[Point tracking data]
___
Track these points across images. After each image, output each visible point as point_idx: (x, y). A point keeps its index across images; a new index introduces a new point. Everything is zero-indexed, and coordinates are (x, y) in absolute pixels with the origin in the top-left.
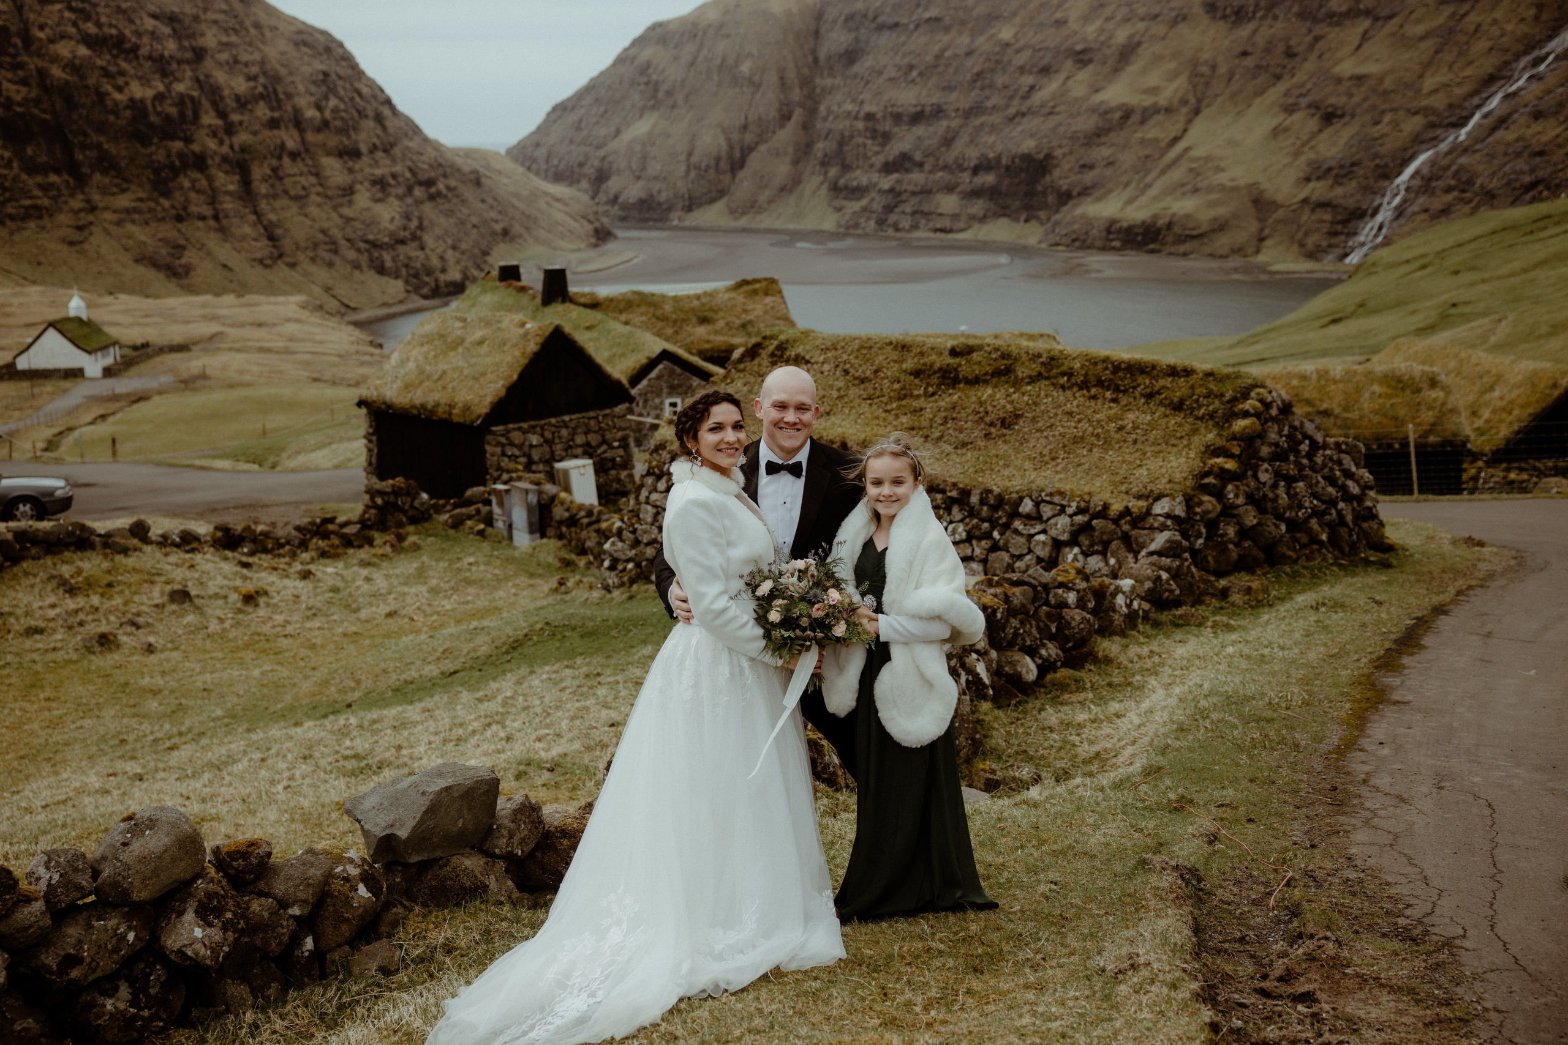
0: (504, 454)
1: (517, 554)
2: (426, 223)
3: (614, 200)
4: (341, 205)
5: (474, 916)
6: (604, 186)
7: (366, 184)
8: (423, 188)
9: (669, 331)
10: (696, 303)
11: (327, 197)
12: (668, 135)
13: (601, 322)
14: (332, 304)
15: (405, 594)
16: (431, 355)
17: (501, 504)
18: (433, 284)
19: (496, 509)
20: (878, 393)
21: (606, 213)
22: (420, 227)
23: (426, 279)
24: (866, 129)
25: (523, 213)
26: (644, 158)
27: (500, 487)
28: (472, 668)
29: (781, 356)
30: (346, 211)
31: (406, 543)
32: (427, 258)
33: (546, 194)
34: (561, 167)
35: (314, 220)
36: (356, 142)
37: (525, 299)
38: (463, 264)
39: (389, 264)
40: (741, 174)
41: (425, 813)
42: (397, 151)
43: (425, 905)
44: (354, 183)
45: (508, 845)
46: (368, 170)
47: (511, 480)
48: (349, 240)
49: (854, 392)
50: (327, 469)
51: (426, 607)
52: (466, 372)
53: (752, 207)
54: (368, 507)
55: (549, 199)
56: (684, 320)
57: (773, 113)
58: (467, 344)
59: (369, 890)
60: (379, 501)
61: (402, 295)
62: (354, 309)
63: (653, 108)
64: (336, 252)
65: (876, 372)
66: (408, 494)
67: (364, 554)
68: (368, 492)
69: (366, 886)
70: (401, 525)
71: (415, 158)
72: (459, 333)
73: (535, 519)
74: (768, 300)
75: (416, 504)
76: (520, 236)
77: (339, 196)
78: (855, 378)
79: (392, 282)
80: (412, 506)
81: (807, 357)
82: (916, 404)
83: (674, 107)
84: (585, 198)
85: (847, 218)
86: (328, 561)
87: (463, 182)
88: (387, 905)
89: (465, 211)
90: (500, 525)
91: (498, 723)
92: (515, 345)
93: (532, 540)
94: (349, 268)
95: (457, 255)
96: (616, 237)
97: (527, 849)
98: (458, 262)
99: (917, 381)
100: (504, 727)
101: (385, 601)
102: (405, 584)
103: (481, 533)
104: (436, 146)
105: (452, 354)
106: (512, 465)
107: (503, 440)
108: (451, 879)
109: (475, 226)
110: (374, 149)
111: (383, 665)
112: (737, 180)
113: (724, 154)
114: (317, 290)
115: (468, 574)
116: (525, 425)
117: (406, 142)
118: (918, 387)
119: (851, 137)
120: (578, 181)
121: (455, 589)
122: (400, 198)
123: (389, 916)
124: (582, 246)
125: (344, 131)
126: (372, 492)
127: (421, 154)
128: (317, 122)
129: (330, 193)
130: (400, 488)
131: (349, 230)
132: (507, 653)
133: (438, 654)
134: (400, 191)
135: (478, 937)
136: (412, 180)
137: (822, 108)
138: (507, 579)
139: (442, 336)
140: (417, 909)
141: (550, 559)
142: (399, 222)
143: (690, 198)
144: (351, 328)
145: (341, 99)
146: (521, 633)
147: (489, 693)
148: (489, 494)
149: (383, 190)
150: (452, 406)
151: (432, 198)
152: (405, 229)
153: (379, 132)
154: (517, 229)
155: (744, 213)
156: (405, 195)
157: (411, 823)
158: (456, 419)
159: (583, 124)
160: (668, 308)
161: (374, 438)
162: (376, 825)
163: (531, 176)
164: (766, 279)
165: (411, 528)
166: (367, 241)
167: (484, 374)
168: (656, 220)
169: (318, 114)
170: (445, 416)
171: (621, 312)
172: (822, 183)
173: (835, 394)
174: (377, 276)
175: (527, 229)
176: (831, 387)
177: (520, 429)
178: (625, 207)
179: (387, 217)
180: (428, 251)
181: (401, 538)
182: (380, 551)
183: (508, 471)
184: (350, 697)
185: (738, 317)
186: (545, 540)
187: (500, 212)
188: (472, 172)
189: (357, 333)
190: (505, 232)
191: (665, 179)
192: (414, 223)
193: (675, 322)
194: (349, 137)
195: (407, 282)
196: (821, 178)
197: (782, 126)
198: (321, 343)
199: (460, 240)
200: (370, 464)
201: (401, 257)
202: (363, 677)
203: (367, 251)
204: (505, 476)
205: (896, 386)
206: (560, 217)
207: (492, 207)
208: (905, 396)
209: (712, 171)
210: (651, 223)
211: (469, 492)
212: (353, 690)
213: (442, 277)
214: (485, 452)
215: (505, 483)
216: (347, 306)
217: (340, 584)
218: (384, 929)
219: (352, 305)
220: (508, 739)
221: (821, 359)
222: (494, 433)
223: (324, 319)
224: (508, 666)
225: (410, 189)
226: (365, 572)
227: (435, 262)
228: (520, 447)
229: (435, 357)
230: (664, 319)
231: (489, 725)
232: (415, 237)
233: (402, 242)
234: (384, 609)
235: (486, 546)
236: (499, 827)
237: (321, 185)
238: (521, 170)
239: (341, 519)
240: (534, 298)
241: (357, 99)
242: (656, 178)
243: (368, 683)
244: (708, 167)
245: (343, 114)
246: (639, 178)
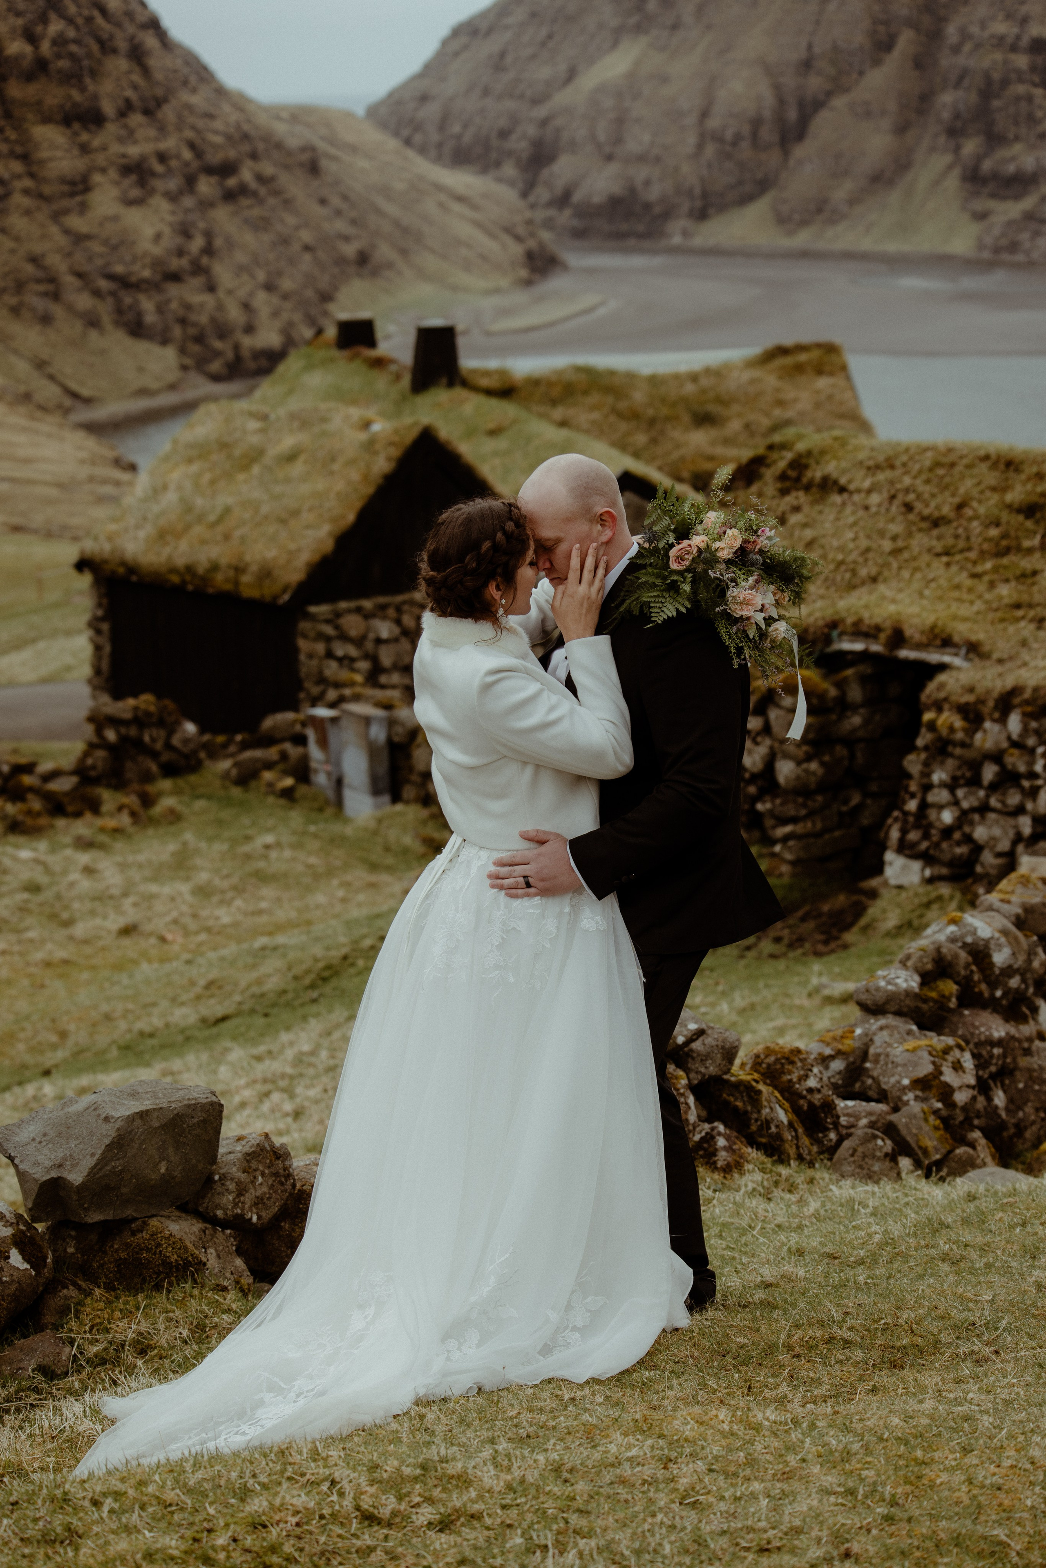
0: (330, 655)
1: (348, 831)
2: (218, 242)
3: (563, 200)
4: (66, 212)
5: (181, 1304)
6: (545, 173)
7: (113, 173)
8: (214, 180)
9: (641, 439)
10: (689, 388)
11: (41, 196)
12: (664, 79)
13: (515, 421)
14: (49, 392)
15: (152, 897)
16: (207, 477)
17: (323, 743)
18: (230, 355)
19: (315, 752)
20: (961, 544)
21: (548, 224)
22: (209, 250)
23: (218, 345)
24: (1033, 69)
25: (397, 224)
26: (620, 121)
27: (322, 712)
28: (253, 1011)
29: (798, 479)
30: (75, 222)
31: (157, 810)
32: (220, 307)
33: (439, 188)
34: (467, 139)
35: (17, 239)
36: (95, 97)
37: (381, 381)
38: (285, 316)
39: (150, 318)
40: (799, 151)
41: (109, 1147)
42: (168, 112)
43: (110, 1288)
44: (91, 170)
45: (236, 1205)
46: (116, 148)
47: (342, 699)
48: (80, 275)
49: (920, 541)
50: (30, 684)
51: (187, 920)
52: (265, 509)
53: (819, 211)
54: (92, 746)
55: (442, 197)
56: (668, 419)
57: (859, 39)
58: (267, 460)
59: (26, 1259)
60: (111, 735)
61: (174, 375)
62: (88, 401)
63: (639, 29)
64: (56, 296)
65: (960, 507)
66: (161, 723)
67: (82, 827)
68: (91, 719)
69: (22, 1252)
70: (147, 778)
71: (200, 123)
72: (255, 440)
73: (383, 769)
74: (823, 383)
75: (176, 741)
76: (390, 266)
77: (63, 195)
78: (924, 519)
79: (157, 350)
80: (168, 746)
81: (843, 481)
82: (1027, 564)
83: (675, 27)
84: (509, 195)
85: (996, 231)
86: (21, 840)
87: (287, 167)
88: (53, 1285)
89: (291, 220)
90: (321, 779)
91: (283, 1090)
92: (351, 462)
93: (377, 807)
94: (79, 326)
95: (275, 300)
96: (565, 267)
97: (267, 1215)
98: (275, 314)
99: (1029, 524)
100: (292, 1096)
101: (119, 910)
102: (154, 879)
103: (288, 794)
104: (240, 102)
105: (241, 477)
106: (344, 675)
107: (329, 630)
108: (148, 1250)
109: (307, 248)
110: (126, 109)
111: (105, 1007)
112: (792, 162)
113: (767, 114)
114: (23, 367)
115: (261, 864)
116: (368, 604)
117: (185, 97)
118: (1032, 533)
119: (1005, 83)
120: (498, 164)
121: (238, 890)
122: (173, 197)
123: (54, 1302)
124: (504, 282)
125: (72, 78)
126: (98, 721)
127: (210, 116)
128: (26, 63)
129: (47, 190)
130: (148, 714)
131: (79, 257)
132: (312, 986)
133: (198, 989)
134: (173, 184)
135: (185, 1333)
136: (195, 164)
137: (951, 31)
138: (330, 872)
139: (224, 446)
140: (97, 1292)
141: (408, 840)
142: (170, 240)
143: (705, 195)
144: (80, 436)
145: (70, 21)
146: (336, 954)
147: (275, 1048)
148: (304, 724)
149: (142, 182)
150: (239, 569)
151: (230, 196)
152: (180, 253)
153: (136, 78)
154: (384, 251)
155: (804, 223)
156: (181, 193)
157: (88, 1163)
158: (248, 592)
159: (509, 59)
160: (639, 397)
161: (105, 627)
162: (37, 1164)
163: (411, 154)
164: (819, 346)
165: (166, 784)
166: (111, 277)
167: (295, 513)
168: (641, 236)
169: (28, 49)
170: (228, 587)
171: (554, 403)
172: (950, 167)
173: (887, 545)
174: (129, 342)
175: (404, 252)
176: (882, 534)
177: (359, 610)
178: (586, 212)
179: (149, 231)
180: (221, 294)
181: (147, 801)
182: (111, 823)
183: (337, 685)
184: (50, 1059)
185: (767, 414)
186: (399, 807)
187: (354, 222)
188: (304, 149)
189: (91, 443)
190: (363, 259)
191: (658, 160)
192: (197, 244)
193: (652, 422)
194: (83, 89)
195: (182, 351)
196: (948, 158)
197: (877, 62)
198: (27, 461)
199: (280, 274)
200: (98, 671)
201: (174, 305)
202: (72, 1027)
203: (113, 294)
204: (332, 694)
205: (994, 532)
206: (465, 231)
207: (338, 213)
208: (1007, 551)
209: (745, 145)
210: (632, 242)
211: (269, 722)
212: (54, 1047)
213: (247, 342)
214: (296, 650)
215: (332, 705)
216: (75, 395)
217: (42, 879)
218: (49, 1319)
219: (85, 392)
220: (297, 1114)
221: (867, 484)
222: (312, 618)
223: (33, 418)
224: (314, 1008)
225: (190, 181)
226: (84, 858)
227: (234, 314)
228: (358, 642)
229: (213, 482)
230: (633, 416)
231: (267, 1094)
232: (198, 269)
233: (175, 277)
234: (115, 922)
235: (296, 817)
236: (223, 1177)
237: (32, 175)
238: (393, 143)
239: (46, 766)
240: (398, 377)
241: (100, 20)
242: (642, 158)
243: (79, 1036)
244: (737, 139)
245: (73, 48)
246: (609, 158)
___
**EXERCISE DESCRIPTION**: Present the stretch of the rows from the start through the line containing "101: (385, 601)" as a Markdown table with the columns Number and Line, one numbered line per table row, skipping blank lines. Leave the pictures out of the table.

**EXERCISE ANSWER**:
| Number | Line |
|---|---|
| 1 | Track these points across images. After each image, output each visible point as point_idx: (x, y). A point keeps its index across images; a new index introduces a new point. Everything is zero-indexed, and coordinates are (x, y) in absolute pixels with the origin in the top-left. |
| 2 | 0: (504, 454) |
| 3 | 1: (517, 554) |
| 4 | 2: (426, 223) |
| 5 | 3: (614, 200) |
| 6 | 4: (341, 205) |
| 7 | 5: (474, 916) |
| 8 | 6: (604, 186) |
| 9 | 7: (366, 184) |
| 10 | 8: (423, 188) |
| 11 | 9: (669, 331) |
| 12 | 10: (696, 303) |
| 13 | 11: (327, 197) |
| 14 | 12: (668, 135) |
| 15 | 13: (601, 322) |
| 16 | 14: (332, 304) |
| 17 | 15: (405, 594) |
| 18 | 16: (431, 355) |
| 19 | 17: (501, 504) |
| 20 | 18: (433, 284) |
| 21 | 19: (496, 509) |
| 22 | 20: (878, 393) |
| 23 | 21: (606, 213) |
| 24 | 22: (420, 227) |
| 25 | 23: (426, 279) |
| 26 | 24: (866, 129) |
| 27 | 25: (523, 213) |
| 28 | 26: (644, 158) |
| 29 | 27: (500, 487) |
| 30 | 28: (472, 668) |
| 31 | 29: (781, 356) |
| 32 | 30: (346, 211) |
| 33 | 31: (406, 543) |
| 34 | 32: (427, 258) |
| 35 | 33: (546, 194) |
| 36 | 34: (561, 167) |
| 37 | 35: (314, 220) |
| 38 | 36: (356, 142) |
| 39 | 37: (525, 299) |
| 40 | 38: (463, 264) |
| 41 | 39: (389, 264) |
| 42 | 40: (741, 174) |
| 43 | 41: (425, 813) |
| 44 | 42: (397, 151) |
| 45 | 43: (425, 905) |
| 46 | 44: (354, 183) |
| 47 | 45: (508, 845) |
| 48 | 46: (368, 170) |
| 49 | 47: (511, 480) |
| 50 | 48: (349, 240) |
| 51 | 49: (854, 392) |
| 52 | 50: (327, 469) |
| 53 | 51: (426, 607) |
| 54 | 52: (466, 372) |
| 55 | 53: (752, 207) |
| 56 | 54: (368, 507) |
| 57 | 55: (549, 199) |
| 58 | 56: (684, 320) |
| 59 | 57: (773, 113) |
| 60 | 58: (467, 344) |
| 61 | 59: (369, 890) |
| 62 | 60: (379, 501) |
| 63 | 61: (402, 295) |
| 64 | 62: (354, 309) |
| 65 | 63: (653, 108) |
| 66 | 64: (336, 252) |
| 67 | 65: (876, 372) |
| 68 | 66: (408, 494) |
| 69 | 67: (364, 554) |
| 70 | 68: (368, 492) |
| 71 | 69: (366, 886) |
| 72 | 70: (401, 525) |
| 73 | 71: (415, 158) |
| 74 | 72: (459, 333) |
| 75 | 73: (535, 519) |
| 76 | 74: (768, 300) |
| 77 | 75: (416, 504) |
| 78 | 76: (520, 236) |
| 79 | 77: (339, 196) |
| 80 | 78: (855, 378) |
| 81 | 79: (392, 282) |
| 82 | 80: (412, 506) |
| 83 | 81: (807, 357) |
| 84 | 82: (916, 404) |
| 85 | 83: (674, 107) |
| 86 | 84: (585, 198) |
| 87 | 85: (847, 218) |
| 88 | 86: (328, 561) |
| 89 | 87: (463, 182) |
| 90 | 88: (387, 905) |
| 91 | 89: (465, 211) |
| 92 | 90: (500, 525) |
| 93 | 91: (498, 723) |
| 94 | 92: (515, 345) |
| 95 | 93: (532, 540) |
| 96 | 94: (349, 268) |
| 97 | 95: (457, 255) |
| 98 | 96: (616, 237) |
| 99 | 97: (527, 849) |
| 100 | 98: (458, 262) |
| 101 | 99: (917, 381) |
| 102 | 100: (504, 727) |
| 103 | 101: (385, 601) |